⟨
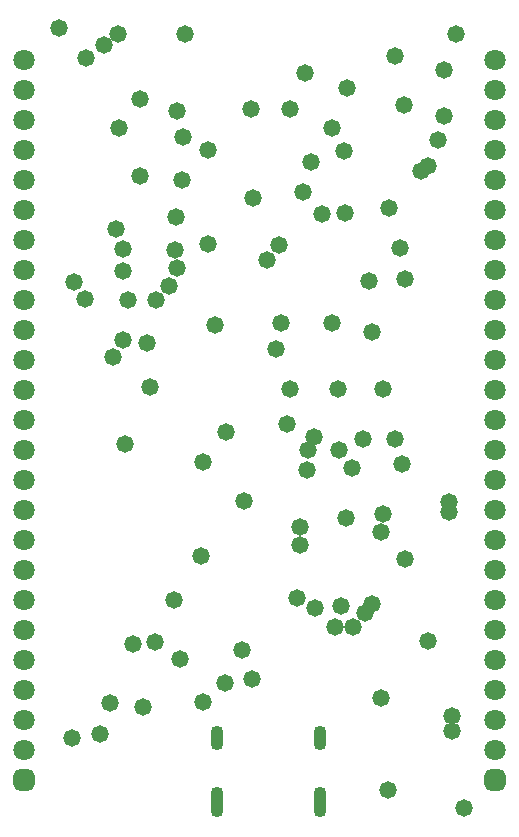
<source format=gbs>
G04*
G04 #@! TF.GenerationSoftware,Altium Limited,Altium Designer,23.1.1 (15)*
G04*
G04 Layer_Color=16711935*
%FSLAX44Y44*%
%MOMM*%
G71*
G04*
G04 #@! TF.SameCoordinates,41D86B32-BED1-46DB-A61E-0691954F4559*
G04*
G04*
G04 #@! TF.FilePolarity,Negative*
G04*
G01*
G75*
G04:AMPARAMS|DCode=57|XSize=1.1mm|YSize=2.6mm|CornerRadius=0.55mm|HoleSize=0mm|Usage=FLASHONLY|Rotation=0.000|XOffset=0mm|YOffset=0mm|HoleType=Round|Shape=RoundedRectangle|*
%AMROUNDEDRECTD57*
21,1,1.1000,1.5000,0,0,0.0*
21,1,0.0000,2.6000,0,0,0.0*
1,1,1.1000,0.0000,-0.7500*
1,1,1.1000,0.0000,-0.7500*
1,1,1.1000,0.0000,0.7500*
1,1,1.1000,0.0000,0.7500*
%
%ADD57ROUNDEDRECTD57*%
G04:AMPARAMS|DCode=58|XSize=1.1mm|YSize=2.1mm|CornerRadius=0.55mm|HoleSize=0mm|Usage=FLASHONLY|Rotation=0.000|XOffset=0mm|YOffset=0mm|HoleType=Round|Shape=RoundedRectangle|*
%AMROUNDEDRECTD58*
21,1,1.1000,1.0000,0,0,0.0*
21,1,0.0000,2.1000,0,0,0.0*
1,1,1.1000,0.0000,-0.5000*
1,1,1.1000,0.0000,-0.5000*
1,1,1.1000,0.0000,0.5000*
1,1,1.1000,0.0000,0.5000*
%
%ADD58ROUNDEDRECTD58*%
%ADD59C,1.8032*%
G04:AMPARAMS|DCode=60|XSize=1.8032mm|YSize=1.8032mm|CornerRadius=0.5016mm|HoleSize=0mm|Usage=FLASHONLY|Rotation=90.000|XOffset=0mm|YOffset=0mm|HoleType=Round|Shape=RoundedRectangle|*
%AMROUNDEDRECTD60*
21,1,1.8032,0.8000,0,0,90.0*
21,1,0.8000,1.8032,0,0,90.0*
1,1,1.0032,0.4000,0.4000*
1,1,1.0032,0.4000,-0.4000*
1,1,1.0032,-0.4000,-0.4000*
1,1,1.0032,-0.4000,0.4000*
%
%ADD60ROUNDEDRECTD60*%
%ADD61C,1.4732*%
D57*
X1083330Y443549D02*
D03*
X996930D02*
D03*
D58*
X1083330Y497150D02*
D03*
X996930D02*
D03*
D59*
X833120Y919480D02*
D03*
Y894080D02*
D03*
Y868680D02*
D03*
Y843280D02*
D03*
Y792480D02*
D03*
Y767080D02*
D03*
Y665480D02*
D03*
Y589280D02*
D03*
Y538480D02*
D03*
Y487680D02*
D03*
Y513080D02*
D03*
Y563880D02*
D03*
Y614680D02*
D03*
Y640080D02*
D03*
Y690880D02*
D03*
Y716280D02*
D03*
Y741680D02*
D03*
Y817880D02*
D03*
Y944880D02*
D03*
Y970280D02*
D03*
Y995680D02*
D03*
Y1021080D02*
D03*
Y1046480D02*
D03*
Y1071880D02*
D03*
X1231900Y919480D02*
D03*
Y894080D02*
D03*
Y868680D02*
D03*
Y843280D02*
D03*
Y792480D02*
D03*
Y767080D02*
D03*
Y665480D02*
D03*
Y589280D02*
D03*
Y538480D02*
D03*
Y487680D02*
D03*
Y513080D02*
D03*
Y563880D02*
D03*
Y614680D02*
D03*
Y640080D02*
D03*
Y690880D02*
D03*
Y716280D02*
D03*
Y741680D02*
D03*
Y817880D02*
D03*
Y944880D02*
D03*
Y970280D02*
D03*
Y995680D02*
D03*
Y1021080D02*
D03*
Y1046480D02*
D03*
Y1071880D02*
D03*
D60*
X833120Y462280D02*
D03*
X1231900D02*
D03*
D61*
X1154430Y1033780D02*
D03*
X1094232Y849122D02*
D03*
X1135380Y531114D02*
D03*
X1195578Y516382D02*
D03*
X1071118Y1060196D02*
D03*
X897636Y501142D02*
D03*
X933500Y524002D02*
D03*
X939800Y794766D02*
D03*
X959866Y614426D02*
D03*
X908050Y819658D02*
D03*
X910844Y928624D02*
D03*
X1127506Y840940D02*
D03*
X1147572Y1075182D02*
D03*
X1151636Y912368D02*
D03*
X925576Y577342D02*
D03*
X873760Y497840D02*
D03*
X1136904Y792988D02*
D03*
X966978Y970026D02*
D03*
X1152906Y729234D02*
D03*
X1058418Y792988D02*
D03*
X916686Y911606D02*
D03*
X931308Y1038606D02*
D03*
X1188974Y1062990D02*
D03*
X944626Y867918D02*
D03*
X1064260Y616204D02*
D03*
X875538Y883158D02*
D03*
X1104646Y941832D02*
D03*
X884899Y868934D02*
D03*
X1085342Y940816D02*
D03*
X885190Y1073053D02*
D03*
X1094232Y1013714D02*
D03*
X862838Y1098550D02*
D03*
X1103666Y994192D02*
D03*
X1075691Y985230D02*
D03*
X918718Y746252D02*
D03*
X1003046Y544068D02*
D03*
X905764Y526796D02*
D03*
X1169162Y977900D02*
D03*
X1155700Y886206D02*
D03*
X1066546Y660908D02*
D03*
X1175512Y579374D02*
D03*
X1049020Y914654D02*
D03*
X1124966Y884174D02*
D03*
X1078738Y752602D02*
D03*
X1069340Y959358D02*
D03*
X1026668Y954278D02*
D03*
X962914Y895096D02*
D03*
X994410Y847344D02*
D03*
X917194Y834390D02*
D03*
X921258Y868426D02*
D03*
X1018032Y572262D02*
D03*
X916686Y893180D02*
D03*
X982980Y651510D02*
D03*
X1192784Y689102D02*
D03*
X1135380Y672084D02*
D03*
X1105662Y683514D02*
D03*
X1192784Y696976D02*
D03*
X1100074Y740918D02*
D03*
X1188974Y1024128D02*
D03*
X962152Y938530D02*
D03*
X1073659Y741679D02*
D03*
X1072642Y724408D02*
D03*
X931164Y973074D02*
D03*
X962914Y895096D02*
D03*
X1056132Y763270D02*
D03*
X1099312Y792734D02*
D03*
X1205992Y438150D02*
D03*
X1195578Y503428D02*
D03*
X1175512Y981456D02*
D03*
X1120394Y750824D02*
D03*
X1046734Y827024D02*
D03*
X989076Y915368D02*
D03*
Y995680D02*
D03*
X1050798Y849122D02*
D03*
X1038860Y901954D02*
D03*
X1079460Y607568D02*
D03*
X960628Y910336D02*
D03*
X956056Y879856D02*
D03*
X1066546Y676148D02*
D03*
X1121918Y603250D02*
D03*
X1128014Y611124D02*
D03*
X1141476Y453136D02*
D03*
X1136650Y687324D02*
D03*
X1110488Y725678D02*
D03*
X937514Y831596D02*
D03*
X984364Y731266D02*
D03*
X1111758Y591312D02*
D03*
X1147572Y750824D02*
D03*
X1142492Y946150D02*
D03*
X1183640Y1003808D02*
D03*
X1025652Y1029716D02*
D03*
X1057946D02*
D03*
X962406Y1028446D02*
D03*
X912876Y1093470D02*
D03*
X1101598Y608838D02*
D03*
X1106170Y1047496D02*
D03*
X1096264Y591820D02*
D03*
X985012Y528066D02*
D03*
X944118Y578612D02*
D03*
X1003808Y756158D02*
D03*
X1019048Y698500D02*
D03*
X1155700Y649224D02*
D03*
X1199134Y1093470D02*
D03*
X969772D02*
D03*
X900430Y1084072D02*
D03*
X965200Y564388D02*
D03*
X1026160Y547370D02*
D03*
X967486Y1006094D02*
D03*
X913742Y1013610D02*
D03*
M02*

</source>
⟩
WORK REQUEST | Exactly one number is the answer: how many lines in the data include the word "RoundedRectangle".

SOLUTION FOR THIS EXERCISE | 3